- **What is required**:
Search the entries below for "take" and copy each matching line.

- **Records from a data collection**:
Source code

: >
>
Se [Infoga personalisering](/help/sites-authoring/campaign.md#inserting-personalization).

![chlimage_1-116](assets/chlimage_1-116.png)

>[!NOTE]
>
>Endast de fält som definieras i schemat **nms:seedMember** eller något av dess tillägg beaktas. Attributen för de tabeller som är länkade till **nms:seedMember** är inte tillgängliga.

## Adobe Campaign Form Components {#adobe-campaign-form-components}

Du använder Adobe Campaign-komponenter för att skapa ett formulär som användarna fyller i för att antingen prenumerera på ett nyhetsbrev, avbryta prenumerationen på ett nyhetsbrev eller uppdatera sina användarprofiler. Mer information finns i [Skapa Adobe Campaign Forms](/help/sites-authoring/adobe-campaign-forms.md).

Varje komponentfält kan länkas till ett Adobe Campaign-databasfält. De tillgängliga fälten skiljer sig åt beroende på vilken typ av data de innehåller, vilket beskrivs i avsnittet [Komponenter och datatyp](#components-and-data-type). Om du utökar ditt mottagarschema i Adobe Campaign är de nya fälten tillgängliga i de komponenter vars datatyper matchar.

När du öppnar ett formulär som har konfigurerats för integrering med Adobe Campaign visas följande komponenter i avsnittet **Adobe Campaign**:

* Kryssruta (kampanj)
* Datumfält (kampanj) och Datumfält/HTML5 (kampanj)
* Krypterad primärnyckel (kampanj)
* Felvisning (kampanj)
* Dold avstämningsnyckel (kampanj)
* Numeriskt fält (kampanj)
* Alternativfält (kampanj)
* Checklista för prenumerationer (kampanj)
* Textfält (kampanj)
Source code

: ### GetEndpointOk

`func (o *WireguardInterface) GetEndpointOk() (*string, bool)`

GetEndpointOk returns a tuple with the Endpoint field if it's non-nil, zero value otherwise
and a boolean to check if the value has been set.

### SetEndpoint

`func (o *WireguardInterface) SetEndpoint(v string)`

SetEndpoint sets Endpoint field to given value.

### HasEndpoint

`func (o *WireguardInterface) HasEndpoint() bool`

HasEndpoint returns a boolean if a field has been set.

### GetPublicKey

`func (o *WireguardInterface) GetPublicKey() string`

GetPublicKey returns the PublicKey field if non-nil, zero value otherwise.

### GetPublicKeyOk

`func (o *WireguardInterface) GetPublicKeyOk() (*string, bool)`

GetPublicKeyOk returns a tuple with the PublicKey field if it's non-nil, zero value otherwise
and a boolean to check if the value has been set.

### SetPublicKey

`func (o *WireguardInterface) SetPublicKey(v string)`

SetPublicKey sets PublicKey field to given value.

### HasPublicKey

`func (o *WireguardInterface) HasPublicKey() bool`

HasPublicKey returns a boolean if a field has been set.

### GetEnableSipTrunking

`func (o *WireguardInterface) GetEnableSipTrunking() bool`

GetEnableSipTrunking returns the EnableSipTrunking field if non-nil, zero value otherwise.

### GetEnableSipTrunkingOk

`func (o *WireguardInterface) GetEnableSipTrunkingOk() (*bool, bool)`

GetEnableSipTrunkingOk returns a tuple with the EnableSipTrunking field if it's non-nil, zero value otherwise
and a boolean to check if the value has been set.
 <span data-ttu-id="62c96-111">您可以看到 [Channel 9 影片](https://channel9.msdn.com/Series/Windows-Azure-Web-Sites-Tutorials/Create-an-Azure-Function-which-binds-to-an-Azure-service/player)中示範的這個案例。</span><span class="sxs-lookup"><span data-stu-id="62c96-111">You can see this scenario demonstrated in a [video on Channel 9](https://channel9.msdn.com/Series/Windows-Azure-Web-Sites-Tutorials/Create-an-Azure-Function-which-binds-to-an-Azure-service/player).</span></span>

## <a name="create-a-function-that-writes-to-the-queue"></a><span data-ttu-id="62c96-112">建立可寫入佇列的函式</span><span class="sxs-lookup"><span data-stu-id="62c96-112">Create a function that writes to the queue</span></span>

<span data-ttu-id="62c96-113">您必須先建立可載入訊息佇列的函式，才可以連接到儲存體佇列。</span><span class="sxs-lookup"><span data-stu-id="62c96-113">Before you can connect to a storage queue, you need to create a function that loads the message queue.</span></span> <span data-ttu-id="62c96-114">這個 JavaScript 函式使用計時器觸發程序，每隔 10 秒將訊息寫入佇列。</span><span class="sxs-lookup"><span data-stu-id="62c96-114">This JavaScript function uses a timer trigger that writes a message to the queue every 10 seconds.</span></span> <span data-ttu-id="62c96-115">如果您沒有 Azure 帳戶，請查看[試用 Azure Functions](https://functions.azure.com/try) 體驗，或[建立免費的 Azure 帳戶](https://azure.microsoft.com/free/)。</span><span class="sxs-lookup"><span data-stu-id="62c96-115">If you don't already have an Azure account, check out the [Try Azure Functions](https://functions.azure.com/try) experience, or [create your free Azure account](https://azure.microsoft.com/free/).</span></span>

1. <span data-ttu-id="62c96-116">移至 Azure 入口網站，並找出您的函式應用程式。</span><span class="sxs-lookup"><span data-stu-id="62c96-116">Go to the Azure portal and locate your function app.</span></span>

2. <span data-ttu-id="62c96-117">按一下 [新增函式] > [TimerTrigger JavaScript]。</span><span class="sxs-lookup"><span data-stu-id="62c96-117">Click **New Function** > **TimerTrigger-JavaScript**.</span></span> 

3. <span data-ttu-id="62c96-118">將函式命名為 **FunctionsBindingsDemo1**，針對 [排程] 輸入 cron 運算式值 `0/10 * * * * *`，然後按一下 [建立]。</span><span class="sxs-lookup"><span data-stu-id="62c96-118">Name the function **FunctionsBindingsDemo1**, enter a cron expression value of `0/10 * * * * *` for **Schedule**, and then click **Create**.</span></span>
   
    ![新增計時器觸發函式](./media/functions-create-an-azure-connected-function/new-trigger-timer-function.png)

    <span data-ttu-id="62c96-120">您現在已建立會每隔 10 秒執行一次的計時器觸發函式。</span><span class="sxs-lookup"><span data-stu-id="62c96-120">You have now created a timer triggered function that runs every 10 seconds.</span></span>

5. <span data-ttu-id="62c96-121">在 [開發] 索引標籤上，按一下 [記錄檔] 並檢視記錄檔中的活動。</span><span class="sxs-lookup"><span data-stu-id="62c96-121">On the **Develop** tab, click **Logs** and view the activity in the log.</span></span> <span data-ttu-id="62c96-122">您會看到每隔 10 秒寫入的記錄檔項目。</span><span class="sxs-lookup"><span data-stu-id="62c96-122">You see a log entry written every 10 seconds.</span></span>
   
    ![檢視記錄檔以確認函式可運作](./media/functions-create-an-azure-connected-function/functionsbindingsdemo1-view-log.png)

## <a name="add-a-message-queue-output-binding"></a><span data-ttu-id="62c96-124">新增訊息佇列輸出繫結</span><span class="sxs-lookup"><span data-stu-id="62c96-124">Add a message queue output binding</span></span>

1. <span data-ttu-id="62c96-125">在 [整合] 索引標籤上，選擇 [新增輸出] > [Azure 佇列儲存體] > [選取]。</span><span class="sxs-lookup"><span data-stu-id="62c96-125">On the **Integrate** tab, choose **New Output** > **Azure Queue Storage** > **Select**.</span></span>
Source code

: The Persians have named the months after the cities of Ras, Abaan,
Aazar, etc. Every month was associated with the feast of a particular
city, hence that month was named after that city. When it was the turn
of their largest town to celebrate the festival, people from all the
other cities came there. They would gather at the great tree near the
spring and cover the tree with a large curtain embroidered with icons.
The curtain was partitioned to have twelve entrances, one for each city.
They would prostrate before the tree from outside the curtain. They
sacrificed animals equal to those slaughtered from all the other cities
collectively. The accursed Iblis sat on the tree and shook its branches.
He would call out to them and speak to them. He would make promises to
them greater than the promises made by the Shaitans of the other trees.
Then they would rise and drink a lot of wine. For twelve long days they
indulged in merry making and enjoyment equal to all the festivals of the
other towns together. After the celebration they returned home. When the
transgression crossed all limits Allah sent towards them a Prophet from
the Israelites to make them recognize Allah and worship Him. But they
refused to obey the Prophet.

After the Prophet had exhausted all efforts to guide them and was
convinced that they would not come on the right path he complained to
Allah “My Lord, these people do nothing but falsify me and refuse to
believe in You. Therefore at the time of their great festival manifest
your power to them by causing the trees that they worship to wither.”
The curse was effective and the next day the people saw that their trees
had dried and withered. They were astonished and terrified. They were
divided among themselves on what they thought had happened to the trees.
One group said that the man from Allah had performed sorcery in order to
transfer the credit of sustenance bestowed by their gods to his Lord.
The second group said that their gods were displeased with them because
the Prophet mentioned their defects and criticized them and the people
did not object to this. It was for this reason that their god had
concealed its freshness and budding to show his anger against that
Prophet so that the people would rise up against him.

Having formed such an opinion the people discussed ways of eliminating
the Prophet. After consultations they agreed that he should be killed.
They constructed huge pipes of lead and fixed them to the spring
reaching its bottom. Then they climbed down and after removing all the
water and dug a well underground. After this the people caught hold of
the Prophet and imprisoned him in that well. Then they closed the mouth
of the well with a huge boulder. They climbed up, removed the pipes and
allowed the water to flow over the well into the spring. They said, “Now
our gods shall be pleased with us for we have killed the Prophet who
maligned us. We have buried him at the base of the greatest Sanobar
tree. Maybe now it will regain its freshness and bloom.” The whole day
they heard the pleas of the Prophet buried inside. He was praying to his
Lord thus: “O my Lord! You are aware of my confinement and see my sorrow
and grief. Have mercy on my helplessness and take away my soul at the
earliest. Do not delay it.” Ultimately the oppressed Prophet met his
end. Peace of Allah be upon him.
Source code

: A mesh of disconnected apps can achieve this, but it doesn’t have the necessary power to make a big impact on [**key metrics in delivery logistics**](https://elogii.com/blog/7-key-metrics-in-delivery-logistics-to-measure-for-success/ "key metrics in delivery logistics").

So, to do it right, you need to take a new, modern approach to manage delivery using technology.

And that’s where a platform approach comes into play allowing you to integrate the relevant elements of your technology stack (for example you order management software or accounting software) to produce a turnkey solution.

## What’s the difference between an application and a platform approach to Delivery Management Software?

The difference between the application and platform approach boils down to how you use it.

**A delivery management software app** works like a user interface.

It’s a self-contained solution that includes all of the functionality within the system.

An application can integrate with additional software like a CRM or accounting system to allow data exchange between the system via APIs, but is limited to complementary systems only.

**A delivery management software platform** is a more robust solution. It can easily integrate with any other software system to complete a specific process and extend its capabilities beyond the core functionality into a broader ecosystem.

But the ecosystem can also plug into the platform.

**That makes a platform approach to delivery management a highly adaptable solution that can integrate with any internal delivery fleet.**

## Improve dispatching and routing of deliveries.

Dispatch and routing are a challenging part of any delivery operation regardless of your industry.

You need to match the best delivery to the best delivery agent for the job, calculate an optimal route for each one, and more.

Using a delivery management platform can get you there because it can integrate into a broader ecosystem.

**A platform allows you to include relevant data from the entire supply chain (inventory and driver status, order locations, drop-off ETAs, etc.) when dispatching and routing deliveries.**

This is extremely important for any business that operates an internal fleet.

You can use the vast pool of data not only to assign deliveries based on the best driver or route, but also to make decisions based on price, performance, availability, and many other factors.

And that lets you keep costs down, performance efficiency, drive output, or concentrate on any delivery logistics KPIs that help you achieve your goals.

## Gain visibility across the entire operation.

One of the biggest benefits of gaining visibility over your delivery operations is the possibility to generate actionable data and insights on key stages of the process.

- **Solution**:
and grief. Have mercy on my helplessness and take away my soul at the
So, to do it right, you need to take a new, modern approach to manage delivery using technology.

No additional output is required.